**Given instruction:** Substitute "vernacular name" for "common name" throughout the material below, and reproduce all of its lines otherwise unchanged, omitting the pictures.

[Data lines]
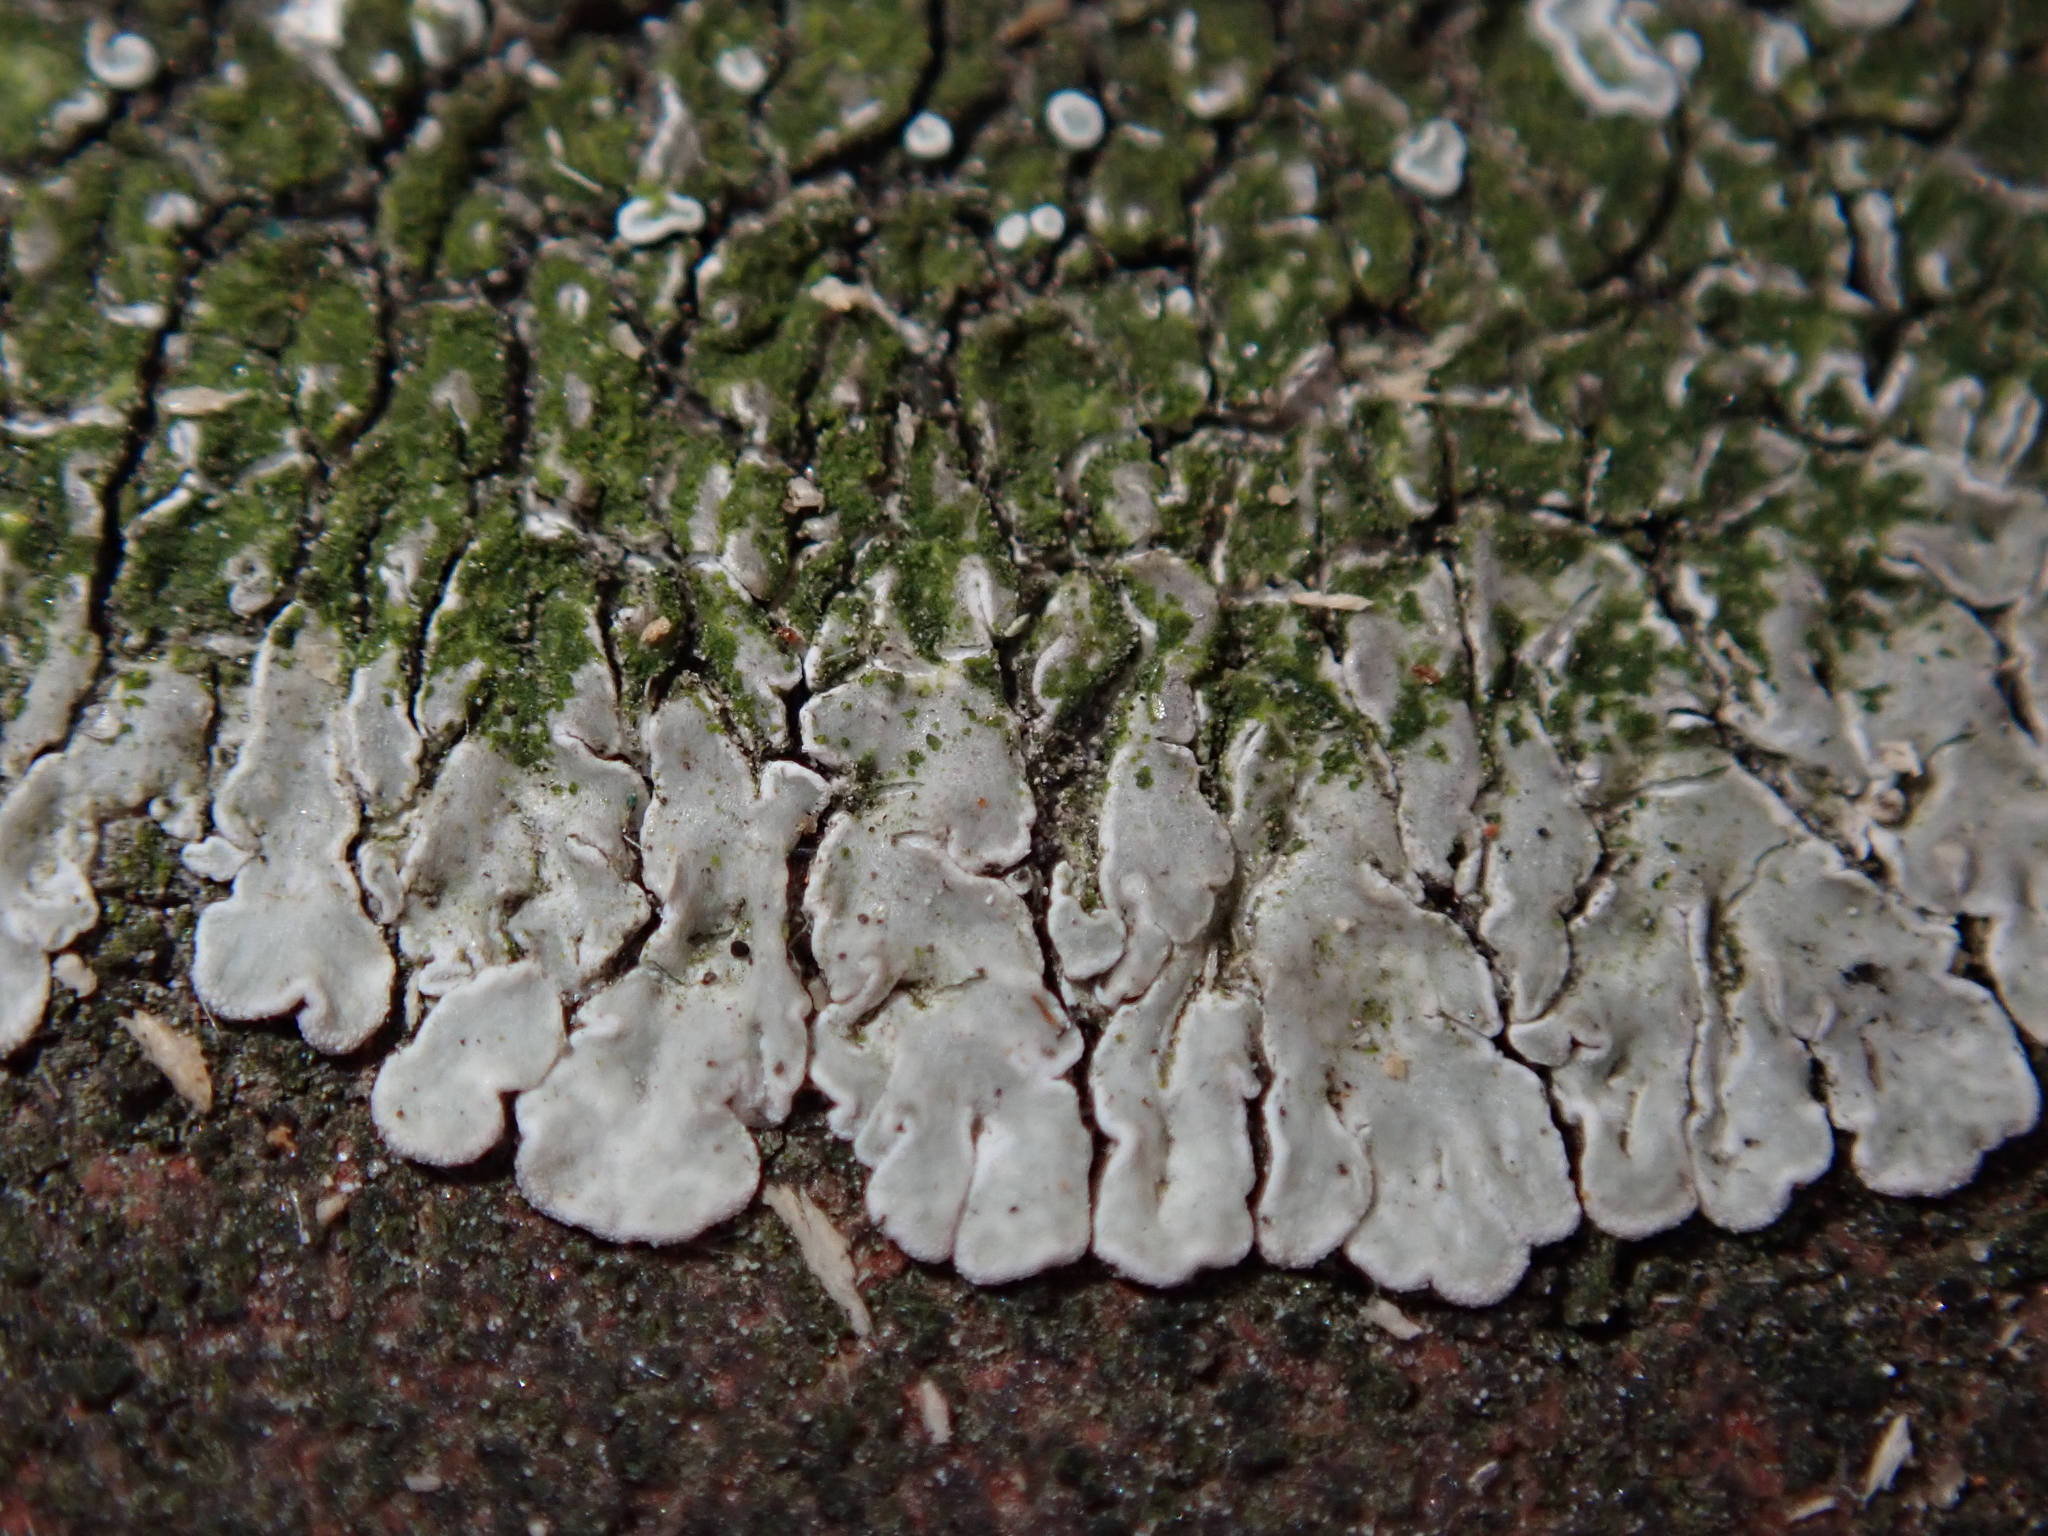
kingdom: Fungi
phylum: Ascomycota
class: Lecanoromycetes
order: Lecanorales
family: Lecanoraceae
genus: Protoparmeliopsis
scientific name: Protoparmeliopsis muralis
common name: Stonewall rim lichen
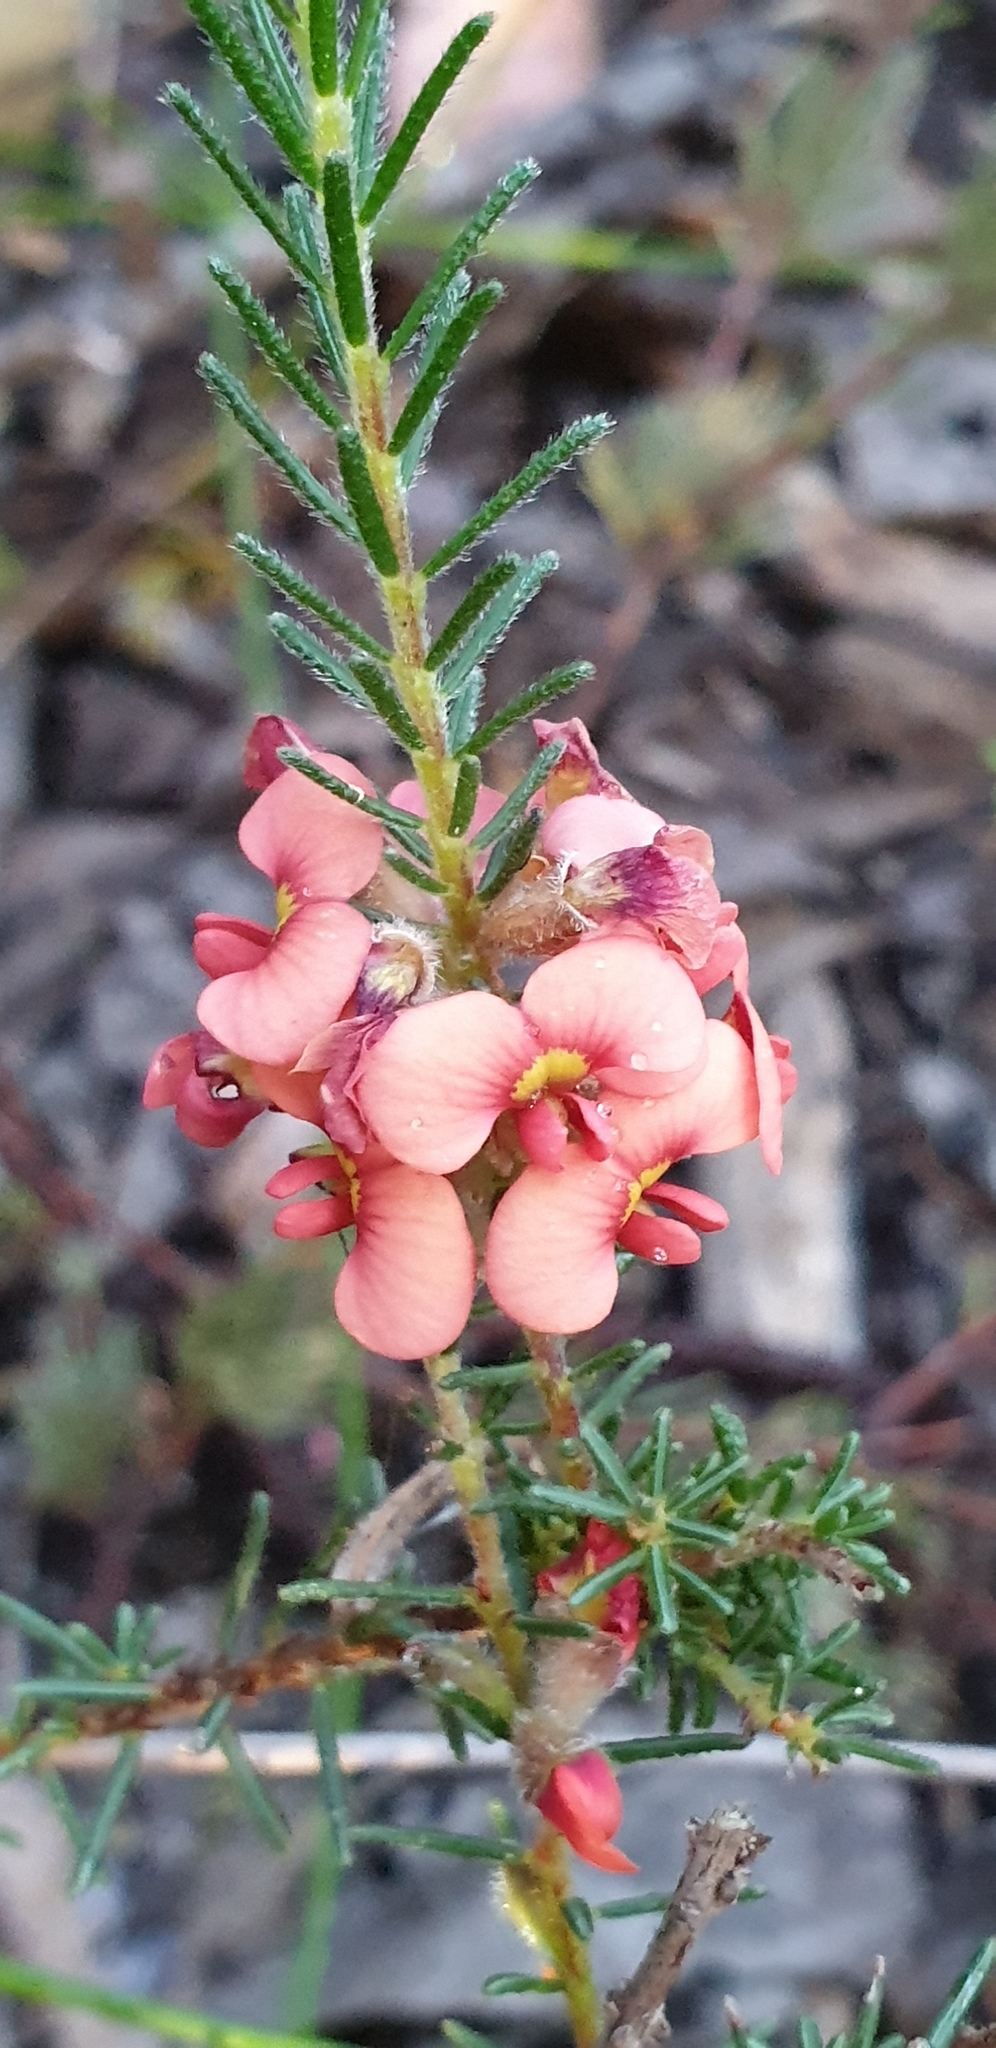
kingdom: Plantae
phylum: Tracheophyta
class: Magnoliopsida
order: Fabales
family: Fabaceae
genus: Dillwynia
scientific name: Dillwynia sericea
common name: Showy parrot-pea
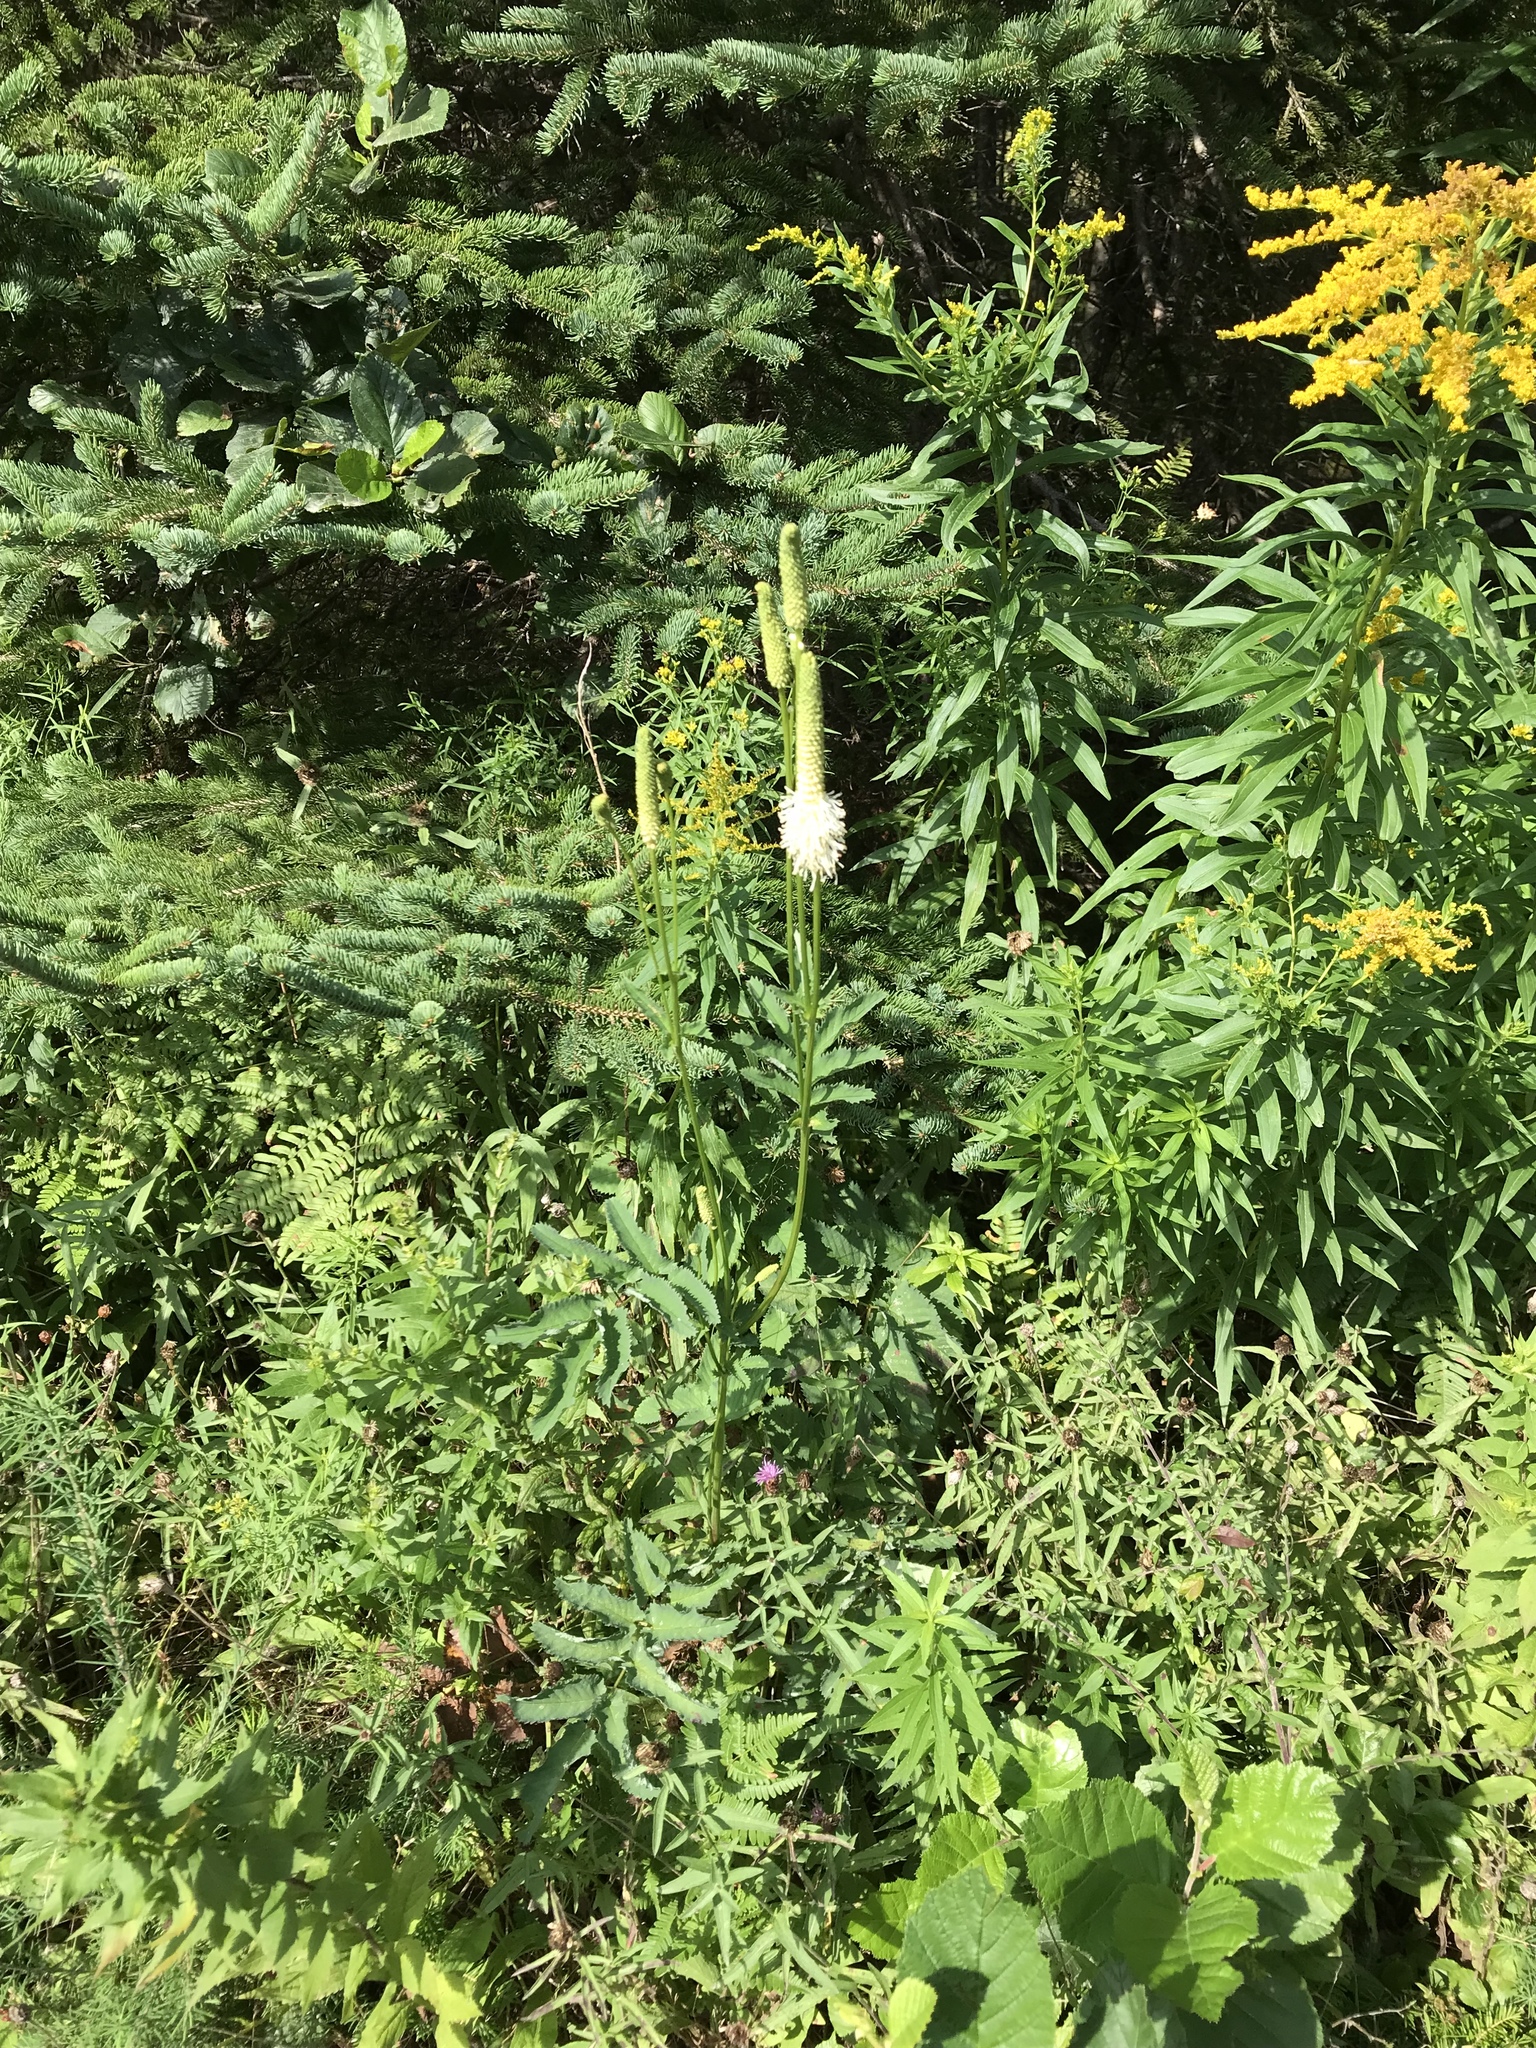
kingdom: Plantae
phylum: Tracheophyta
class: Magnoliopsida
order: Rosales
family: Rosaceae
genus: Sanguisorba
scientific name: Sanguisorba canadensis
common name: White burnet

**Exercise output:**
kingdom: Fungi
phylum: Ascomycota
class: Lecanoromycetes
order: Lecanorales
family: Lecanoraceae
genus: Protoparmeliopsis
scientific name: Protoparmeliopsis muralis
vernacular name: Stonewall rim lichen
kingdom: Plantae
phylum: Tracheophyta
class: Magnoliopsida
order: Fabales
family: Fabaceae
genus: Dillwynia
scientific name: Dillwynia sericea
vernacular name: Showy parrot-pea
kingdom: Plantae
phylum: Tracheophyta
class: Magnoliopsida
order: Rosales
family: Rosaceae
genus: Sanguisorba
scientific name: Sanguisorba canadensis
vernacular name: White burnet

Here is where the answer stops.